*Problem details*
Once the line holding "Accountability Partner" is found in the entries below, transcribe exactly every line up to and including the one holding "inen maali. Salibandyn tulospalvelussa.", but leave out the pictures.

Saved data entries
##########
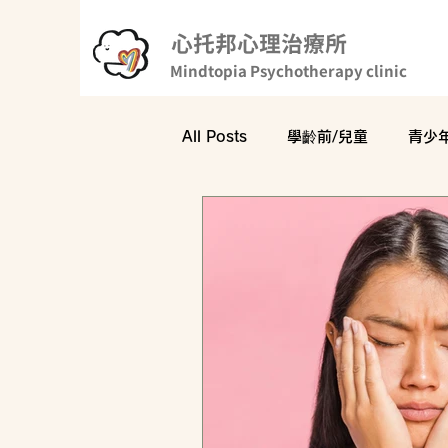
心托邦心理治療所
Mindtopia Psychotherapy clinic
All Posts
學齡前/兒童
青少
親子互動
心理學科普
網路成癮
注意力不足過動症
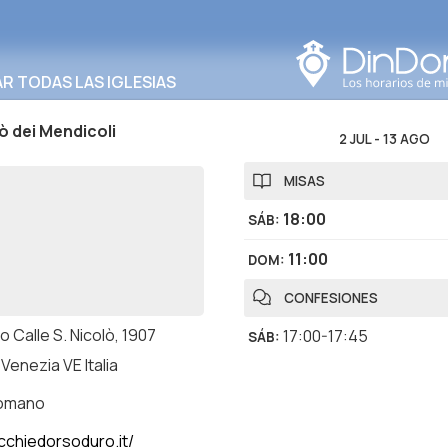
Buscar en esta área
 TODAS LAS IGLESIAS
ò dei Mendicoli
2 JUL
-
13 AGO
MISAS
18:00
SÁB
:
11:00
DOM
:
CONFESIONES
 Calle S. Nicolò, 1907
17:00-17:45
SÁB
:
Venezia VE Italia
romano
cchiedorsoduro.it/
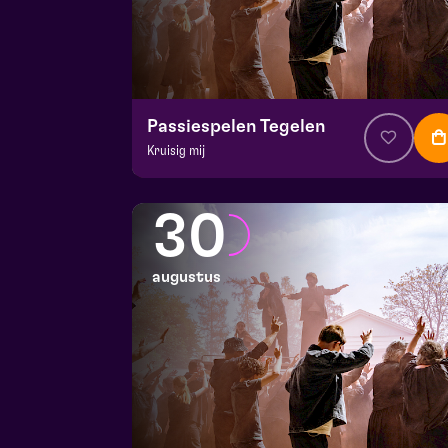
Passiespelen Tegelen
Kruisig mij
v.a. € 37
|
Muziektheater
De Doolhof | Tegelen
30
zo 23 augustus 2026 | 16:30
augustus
##########
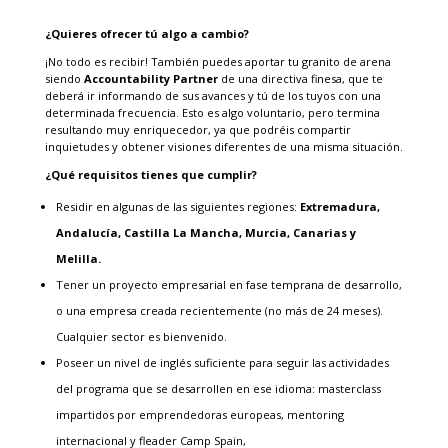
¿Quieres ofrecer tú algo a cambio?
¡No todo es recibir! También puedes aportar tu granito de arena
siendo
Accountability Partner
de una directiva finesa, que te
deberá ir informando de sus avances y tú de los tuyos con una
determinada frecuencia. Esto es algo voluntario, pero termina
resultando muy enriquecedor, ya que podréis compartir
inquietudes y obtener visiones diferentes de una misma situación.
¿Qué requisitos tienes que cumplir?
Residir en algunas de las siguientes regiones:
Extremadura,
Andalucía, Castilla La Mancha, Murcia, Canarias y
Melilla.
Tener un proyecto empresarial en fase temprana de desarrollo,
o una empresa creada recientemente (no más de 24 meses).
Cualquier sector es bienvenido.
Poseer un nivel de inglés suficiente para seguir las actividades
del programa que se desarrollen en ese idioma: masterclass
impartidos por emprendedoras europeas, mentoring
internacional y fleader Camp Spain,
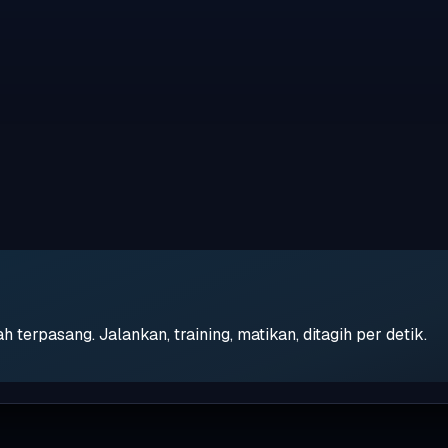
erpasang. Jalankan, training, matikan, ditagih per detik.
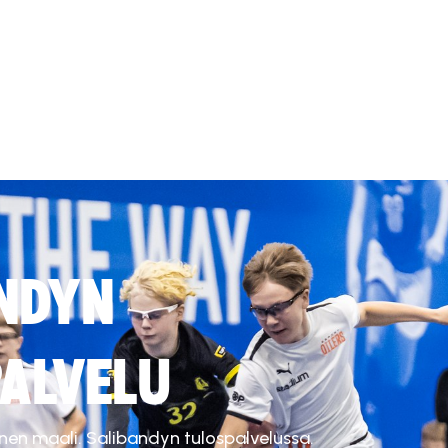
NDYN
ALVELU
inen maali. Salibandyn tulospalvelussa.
##########
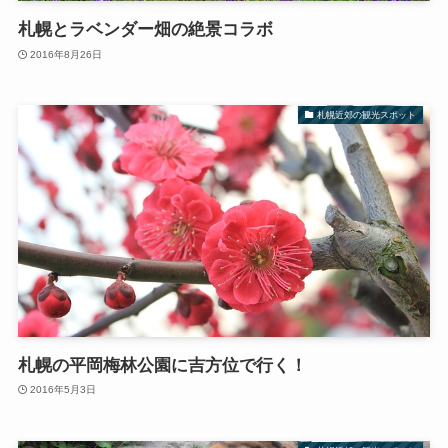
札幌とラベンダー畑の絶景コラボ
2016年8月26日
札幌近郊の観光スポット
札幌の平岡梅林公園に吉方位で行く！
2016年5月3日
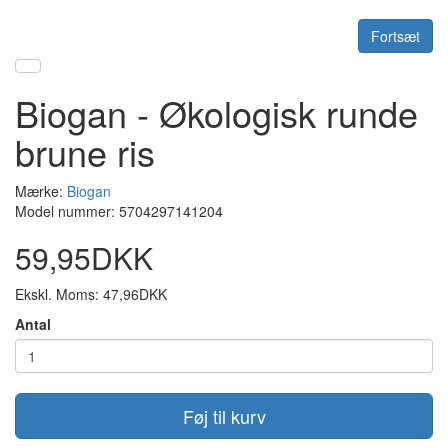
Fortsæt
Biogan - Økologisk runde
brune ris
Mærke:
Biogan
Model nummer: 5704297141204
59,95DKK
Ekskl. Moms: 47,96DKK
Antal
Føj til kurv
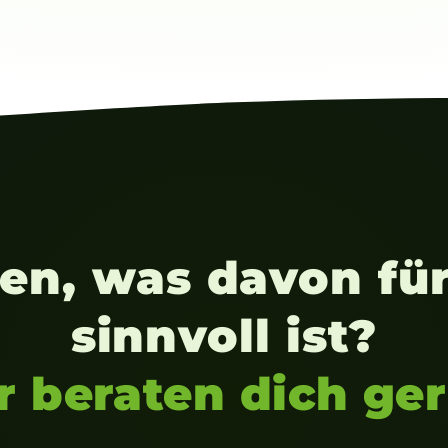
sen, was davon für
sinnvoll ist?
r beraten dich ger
##########
*Problem solution*
Accountability Partner
de una directiva finesa, que te
deberá ir informando de sus avances y tú de los tuyos con una
determinada frecuencia. Esto es algo voluntario, pero termina
resultando muy enriquecedor, ya que podréis compartir
inquietudes y obtener visiones diferentes de una misma situación.
¿Qué requisitos tienes que cumplir?
Residir en algunas de las siguientes regiones:
Extremadura,
Andalucía, Castilla La Mancha, Murcia, Canarias y
Melilla.
Tener un proyecto empresarial en fase temprana de desarrollo,
o una empresa creada recientemente (no más de 24 meses).
Cualquier sector es bienvenido.
Poseer un nivel de inglés suficiente para seguir las actividades
del programa que se desarrollen en ese idioma: masterclass
impartidos por emprendedoras europeas, mentoring
internacional y fleader Camp Spain,
erpasang. Jalankan, training, matikan, ditagih per detik.
NDYN
ALVELU
inen maali. Salibandyn tulospalvelussa.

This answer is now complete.